Ao mesmo tempo, alertamos – por mais óbvio que pareça – que a recuperação, se verdadeira, é extraordinariamente modesta comparada às perdas ocorridas desde fevereiro. Houve destruição, segundo nossas estimativas, de cerca de 14 milhões de empregos, enquanto a taxa de “desemprego sombra” praticamente dobrou.

Isso indica que, por qualquer medida razoável, apesar dos sinais de recuperação ao longo do terceiro trimestre, o hiato do produto, capturado por medidas de folga no mercado de trabalho, continua muito negativo.

Outra medida mais ampla de folga nesse mercado, que leva em consideração a força de trabalho potencial (pessoas que não buscaram emprego, mas estariam disponíveis para trabalhar), os desalentados, e os que trabalham menos do que gostariam, permanece perto de 30%, ante 23% no início do ano.
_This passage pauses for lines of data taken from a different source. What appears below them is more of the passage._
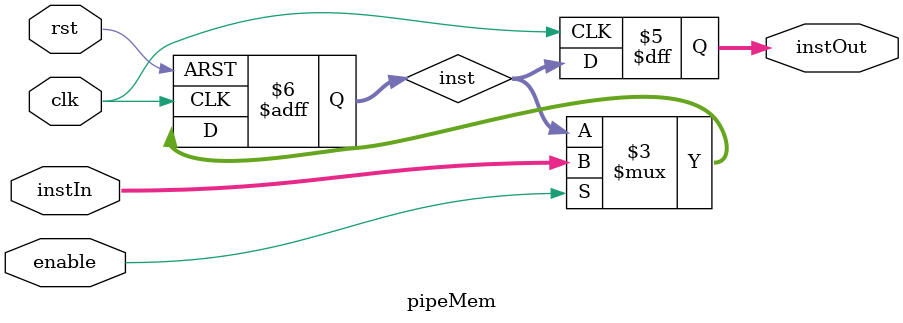
<source format=sv>
module pipeMem(
	input logic clk,
	input logic rst,
	input logic enable,
	
	input logic [0:31] instIn,
	output logic [0:31] instOut
);

logic [0:31] inst;

always_ff @(posedge clk or posedge rst)
begin 
	if(rst)
		inst <= 0;
	else
		if(enable)
			inst <= instIn;
end

always_ff @(negedge clk)
begin 
	instOut <= inst;
end

endmodule 

</source>
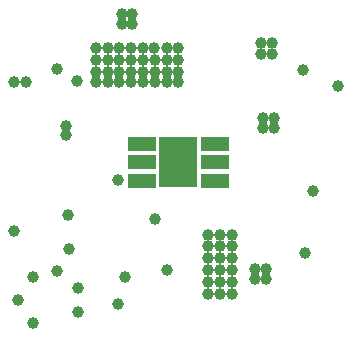
<source format=gbr>
G04 DipTrace 2.3.0.0*
%INBottomMask.gbr*%
%MOMM*%
%ADD48C,0.991*%
%ADD52R,3.204X4.204*%
%ADD54R,2.404X1.204*%
%FSLAX53Y53*%
G04*
G71*
G90*
G75*
G01*
%LNBotMask*%
%LPD*%
D48*
X14000Y5900D3*
X5500Y18100D3*
Y17300D3*
X1100Y21800D3*
X2100D3*
X13000Y10200D3*
X10500Y5300D3*
X2700Y1400D3*
X4760Y5770D3*
X9920Y13540D3*
X25540Y22800D3*
X9890Y3010D3*
X2730Y5270D3*
X23100Y18800D3*
Y17900D3*
X22200Y18800D3*
Y17900D3*
X22900Y25100D3*
Y24200D3*
X22000Y25100D3*
Y24200D3*
X22400Y6000D3*
Y5100D3*
X21500Y6000D3*
Y5100D3*
X5700Y7700D3*
X5692Y10555D3*
X25700Y7300D3*
X11100Y27600D3*
Y26700D3*
X10200Y27600D3*
Y26700D3*
X26400Y12600D3*
X28500Y21500D3*
X4700Y22900D3*
X6400Y21900D3*
X8000Y24700D3*
X9000D3*
X10000D3*
X11000D3*
X8000Y23700D3*
X9000D3*
X10000D3*
X11000D3*
X8000Y22700D3*
X9000D3*
X10000D3*
X11000D3*
X8000Y21800D3*
X9000D3*
X10000D3*
X11000D3*
X12000Y24700D3*
X12900D3*
X14000D3*
X15000D3*
X12000Y23700D3*
X13000D3*
X14000D3*
X15000D3*
X12000Y22700D3*
X13000D3*
X14000D3*
X15000D3*
X12000Y21800D3*
X13000D3*
X14000D3*
X15000D3*
X17500Y8900D3*
X18500D3*
X19500D3*
X17500Y7900D3*
X18500D3*
X19500D3*
X17500Y6900D3*
X18500D3*
X19500D3*
X1100Y9200D3*
X17500Y5900D3*
X18500D3*
X19500D3*
X17500Y4900D3*
X18500D3*
X19500D3*
X17500Y3900D3*
X18500D3*
X19500D3*
X1430Y3335D3*
X6510Y4351D3*
Y2319D3*
D54*
X18100Y16600D3*
Y15000D3*
Y13400D3*
X11900D3*
Y15000D3*
Y16600D3*
D52*
X15000Y15000D3*
M02*

</source>
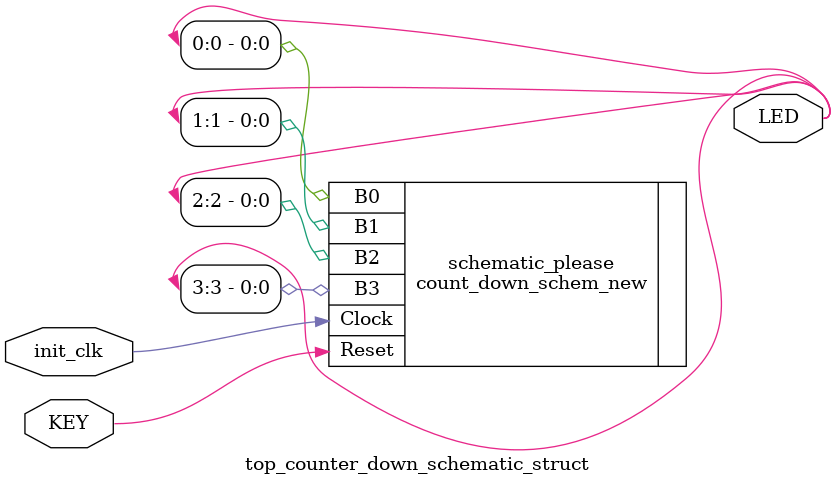
<source format=v>
module top_counter_down_schematic_struct(KEY, LED, init_clk);
	input init_clk;
	input KEY;
	output[9:0] LED;
//
//	reg[26:0] tBase; //  system timebase
//	wire slow_clk, inv_q;
//	
//	always @(posedge init_clk) tBase <= tBase + 1'b1; 	         //  build the timebase
//	
//	DFlipFlop time_flip (.q(slow_clk), .qBar(inv_q), .D(inv_q), .clk(tBase[24]), .rst(KEY));  //  uses system clock / 2^19 ~= 10 cycles per second
//	
//	count_down_schematic schematic_please (.CLOCK(slow_clk), .RESET(KEY), .out(LED[3:0]));
	count_down_schem_new schematic_please (.Clock(init_clk), .Reset(KEY), .B3(LED[3]), .B2(LED[2]), .B1(LED[1]), .B0(LED[0]));
endmodule 
</source>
Da mesma forma, mesmo com dados do Caged sugerindo o contrário, o IBGE ainda não captou sinais de vida no mercado de trabalho formal.

Em suma, o mercado de trabalho pode mesmo ter atingido o fundo do poço em julho, mas não devemos perder de vista a devastação observada nos últimos seis meses, muito menos o tamanho do hiato negativo do produto a ela associado. Assim, enquanto as expectativas de inflação permanecerem controladas, o risco de retomada da inflação permanecerá pequeno, apesar do forte soluço no final deste ano.

Dito isso, se a deterioração fiscal chegar a um ponto em que percamos o controle das expectativas de inflação, nem o hiato negativo haverá de segurar a inflação, como ficou claro no período 2015-16.

Ainda não chegamos lá, mas temos nos esforçado um bocado.